START Material shown

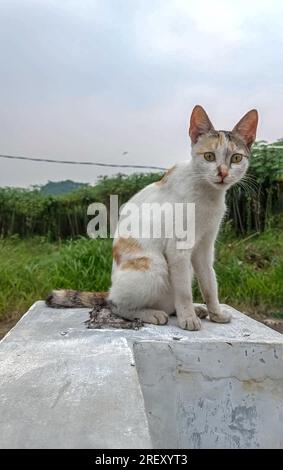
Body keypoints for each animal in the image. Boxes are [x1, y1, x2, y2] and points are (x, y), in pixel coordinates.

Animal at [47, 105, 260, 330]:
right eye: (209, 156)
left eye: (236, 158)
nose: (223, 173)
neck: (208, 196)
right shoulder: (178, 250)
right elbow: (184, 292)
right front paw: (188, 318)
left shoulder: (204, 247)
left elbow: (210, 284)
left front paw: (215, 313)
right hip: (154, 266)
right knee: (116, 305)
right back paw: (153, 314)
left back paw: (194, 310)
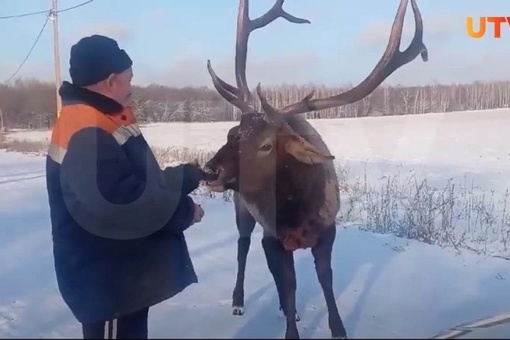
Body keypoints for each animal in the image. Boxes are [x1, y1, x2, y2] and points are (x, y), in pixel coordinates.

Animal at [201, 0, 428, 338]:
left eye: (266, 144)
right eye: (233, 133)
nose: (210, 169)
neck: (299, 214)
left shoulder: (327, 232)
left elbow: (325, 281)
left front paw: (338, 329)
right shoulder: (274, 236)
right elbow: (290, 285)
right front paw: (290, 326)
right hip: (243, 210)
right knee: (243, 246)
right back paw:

END Material shown

:: Task statement ::
How many lines of the entries above hold the string "shoulder"? Reply with the number alone.

:: Written solution ::
4